*Exercise brief*. In the post below about laser-head missiles, can you rewrite the part from "That could work, but" up to and including "question of balance.", putting "torpedo" in place of each "missile"?

*Text provided*.
Damage-wise, I'd start with 1/6th the damage of the next smaller size warhead. That should account for the mass of the focusing mechanism and efficiency losses.
But hard to scale. The best missile is an Attack Value of 4, which means that a Killer Whale explosive/laser core (or laser-head as the Honorverse calls it) would be 0.5. Congratulations, you have a 100 ton missile that hits as hard as a medium laser. This would be a lousy return on investment without something else to encourage taking it. With such a return, it would likely have never made it to deployment past an attack against the research facility.
Now, if the weapon fired a cluster of such lasers that could hit the target, each with a Medium Laser power, then it would be a possibility. It would effectively turn the missile into a form of LRM. This was what I was referring to as a Cluster in the initial post. I was considering this as a future development when an effective laser-head for the Barracuda, so that the Killer Whale would use like 3-4 Barracuda cores to do the job.
One way to deal with the to-hit issue is to make it two rolls: one to get the missile where it needs to be, and the other to actually point in the right direction. I don't think either one needs a penalty. Making two rolls will sufficiently lower the odds to match the difficulty of pulling off this trick.
That could work, but add even more work to it. In a way, we may as well use the 2 Cluster Table and require an end result of 2 in order to work. And yeah, that would lower the possibilities of a hit, but would such a lousy chance of connection make it worth while to field for any level of production?
As far as point defense interaction, there shouldn't be any, as the whole point of this is avoid point defenses. If for some reason the missile crosses another ship's point defense bubble, the interaction should be as normal. If the missile isn't reduced to 0 damage (i.e., destroyed) you could apply a penalty to the second to hit roll above to represent the damage.
Part of it is a question of balance.
Fluff-wise, the lenses are have to be high enough in quality to do damage, but low quality enough to justify in a one-shot payload. That means the lens would be large, but the focus would make it less-effective over a rather short range. It would still be outside of full contact range, but close enough to be affected by AMS if it caught it in time. So the engagement envelope against it is possible, but much shorter than normal contact heads.

*Given records*.
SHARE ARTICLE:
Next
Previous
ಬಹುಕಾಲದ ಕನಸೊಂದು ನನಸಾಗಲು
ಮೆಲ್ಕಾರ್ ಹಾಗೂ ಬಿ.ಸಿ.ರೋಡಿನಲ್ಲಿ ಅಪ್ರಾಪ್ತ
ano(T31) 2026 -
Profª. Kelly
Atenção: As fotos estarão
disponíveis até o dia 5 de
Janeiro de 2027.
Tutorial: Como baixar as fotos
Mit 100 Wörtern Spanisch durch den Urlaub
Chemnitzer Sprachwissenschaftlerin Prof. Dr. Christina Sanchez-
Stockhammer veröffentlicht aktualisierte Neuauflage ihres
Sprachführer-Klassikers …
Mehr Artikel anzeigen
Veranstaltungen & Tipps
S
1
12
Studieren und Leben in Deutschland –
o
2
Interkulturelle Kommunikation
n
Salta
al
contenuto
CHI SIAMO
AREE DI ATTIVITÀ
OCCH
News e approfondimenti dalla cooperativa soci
---
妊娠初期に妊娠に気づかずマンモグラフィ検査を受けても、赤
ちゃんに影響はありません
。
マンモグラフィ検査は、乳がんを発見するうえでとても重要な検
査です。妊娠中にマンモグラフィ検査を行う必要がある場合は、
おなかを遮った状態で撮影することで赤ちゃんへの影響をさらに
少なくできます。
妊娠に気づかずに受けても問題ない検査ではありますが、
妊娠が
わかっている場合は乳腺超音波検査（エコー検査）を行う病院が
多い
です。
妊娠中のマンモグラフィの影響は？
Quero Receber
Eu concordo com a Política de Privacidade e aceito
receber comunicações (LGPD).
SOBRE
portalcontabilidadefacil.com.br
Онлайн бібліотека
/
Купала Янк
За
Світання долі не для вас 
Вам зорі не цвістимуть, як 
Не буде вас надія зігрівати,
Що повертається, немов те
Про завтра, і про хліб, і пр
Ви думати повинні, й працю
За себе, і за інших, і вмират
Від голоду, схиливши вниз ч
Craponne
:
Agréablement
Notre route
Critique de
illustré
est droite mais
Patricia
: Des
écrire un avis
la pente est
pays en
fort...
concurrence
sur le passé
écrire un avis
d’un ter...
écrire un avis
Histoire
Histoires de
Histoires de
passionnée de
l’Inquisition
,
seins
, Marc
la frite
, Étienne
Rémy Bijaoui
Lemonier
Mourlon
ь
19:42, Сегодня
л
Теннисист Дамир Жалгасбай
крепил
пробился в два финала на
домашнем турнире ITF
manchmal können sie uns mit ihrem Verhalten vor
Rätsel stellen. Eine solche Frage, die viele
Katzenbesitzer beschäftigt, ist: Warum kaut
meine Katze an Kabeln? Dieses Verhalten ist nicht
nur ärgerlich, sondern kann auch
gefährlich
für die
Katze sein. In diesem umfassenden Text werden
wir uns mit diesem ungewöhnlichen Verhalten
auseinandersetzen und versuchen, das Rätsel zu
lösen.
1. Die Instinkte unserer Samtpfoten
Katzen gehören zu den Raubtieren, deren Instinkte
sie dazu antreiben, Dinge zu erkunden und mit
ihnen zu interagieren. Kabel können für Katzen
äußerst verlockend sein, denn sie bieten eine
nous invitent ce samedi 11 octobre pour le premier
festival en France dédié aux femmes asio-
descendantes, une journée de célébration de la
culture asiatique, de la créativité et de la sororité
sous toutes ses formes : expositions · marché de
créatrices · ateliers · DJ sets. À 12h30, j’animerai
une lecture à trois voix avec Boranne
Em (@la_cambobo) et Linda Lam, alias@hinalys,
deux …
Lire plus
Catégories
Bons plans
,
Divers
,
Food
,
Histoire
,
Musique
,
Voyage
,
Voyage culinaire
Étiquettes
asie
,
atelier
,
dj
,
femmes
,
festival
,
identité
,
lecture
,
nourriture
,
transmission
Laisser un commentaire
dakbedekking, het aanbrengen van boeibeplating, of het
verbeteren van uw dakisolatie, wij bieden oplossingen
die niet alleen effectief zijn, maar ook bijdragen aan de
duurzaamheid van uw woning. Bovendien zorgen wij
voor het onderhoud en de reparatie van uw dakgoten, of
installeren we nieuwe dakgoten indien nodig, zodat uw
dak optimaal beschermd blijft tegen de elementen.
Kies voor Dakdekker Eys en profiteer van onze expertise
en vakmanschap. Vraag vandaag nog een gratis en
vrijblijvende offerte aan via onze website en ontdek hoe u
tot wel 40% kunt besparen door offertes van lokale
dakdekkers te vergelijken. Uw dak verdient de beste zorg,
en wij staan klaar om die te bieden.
==
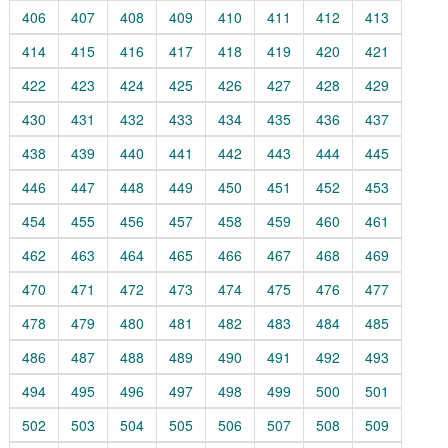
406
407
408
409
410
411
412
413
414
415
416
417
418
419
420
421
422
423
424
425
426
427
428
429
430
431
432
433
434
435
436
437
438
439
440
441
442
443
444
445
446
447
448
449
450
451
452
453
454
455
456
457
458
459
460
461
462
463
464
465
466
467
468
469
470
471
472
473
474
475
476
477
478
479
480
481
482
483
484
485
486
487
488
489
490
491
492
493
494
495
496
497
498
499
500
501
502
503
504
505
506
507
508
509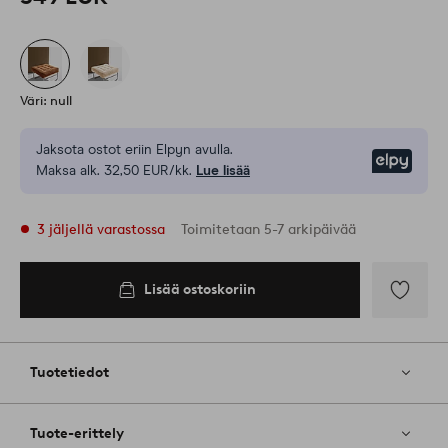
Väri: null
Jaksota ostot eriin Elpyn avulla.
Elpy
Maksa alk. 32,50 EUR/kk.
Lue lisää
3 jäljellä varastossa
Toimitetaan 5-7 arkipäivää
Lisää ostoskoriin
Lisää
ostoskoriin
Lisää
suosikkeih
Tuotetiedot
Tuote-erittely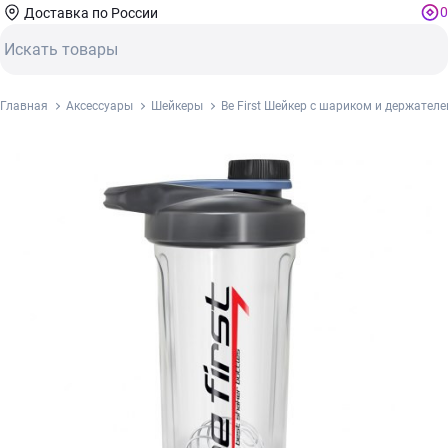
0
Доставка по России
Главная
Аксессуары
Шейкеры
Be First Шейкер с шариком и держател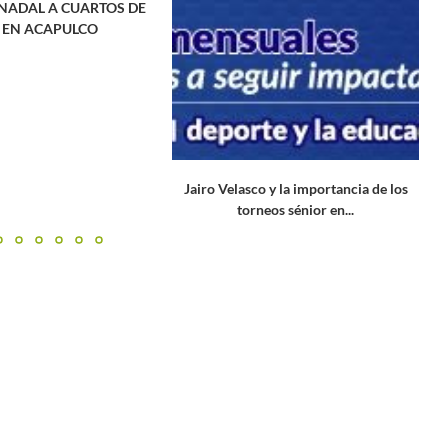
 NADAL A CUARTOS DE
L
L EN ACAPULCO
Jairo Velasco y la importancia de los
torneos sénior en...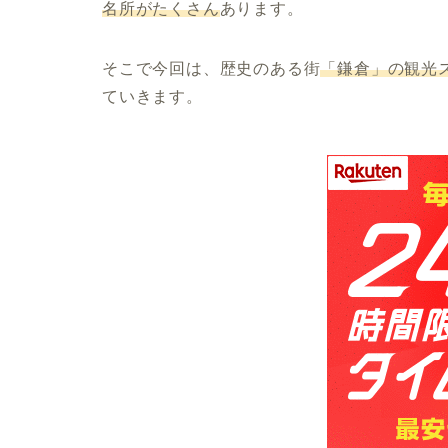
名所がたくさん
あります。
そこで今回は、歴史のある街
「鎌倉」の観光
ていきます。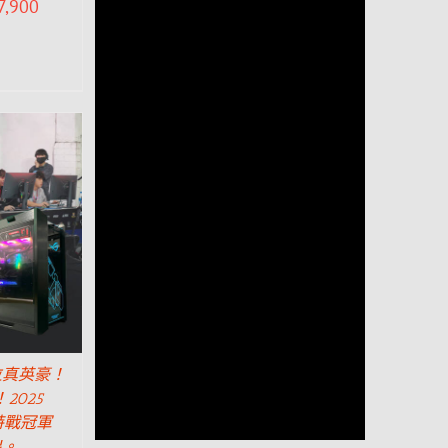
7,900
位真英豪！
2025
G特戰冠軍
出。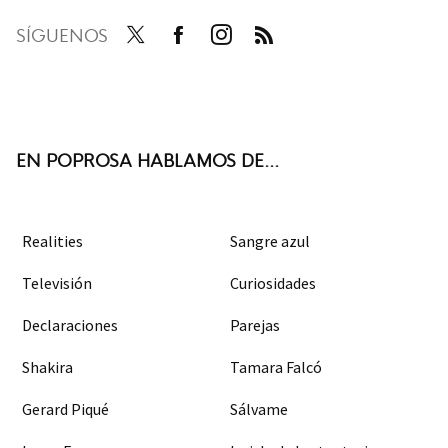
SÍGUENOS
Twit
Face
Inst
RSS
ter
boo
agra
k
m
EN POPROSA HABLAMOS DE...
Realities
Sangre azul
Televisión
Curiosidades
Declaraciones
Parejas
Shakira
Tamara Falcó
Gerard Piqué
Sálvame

*Written solution*.
That could work, but add even more work to it. In a way, we may as well use the 2 Cluster Table and require an end result of 2 in order to work. And yeah, that would lower the possibilities of a hit, but would such a lousy chance of connection make it worth while to field for any level of production?
As far as point defense interaction, there shouldn't be any, as the whole point of this is avoid point defenses. If for some reason the torpedo crosses another ship's point defense bubble, the interaction should be as normal. If the torpedo isn't reduced to 0 damage (i.e., destroyed) you could apply a penalty to the second to hit roll above to represent the damage.
Part of it is a question of balance.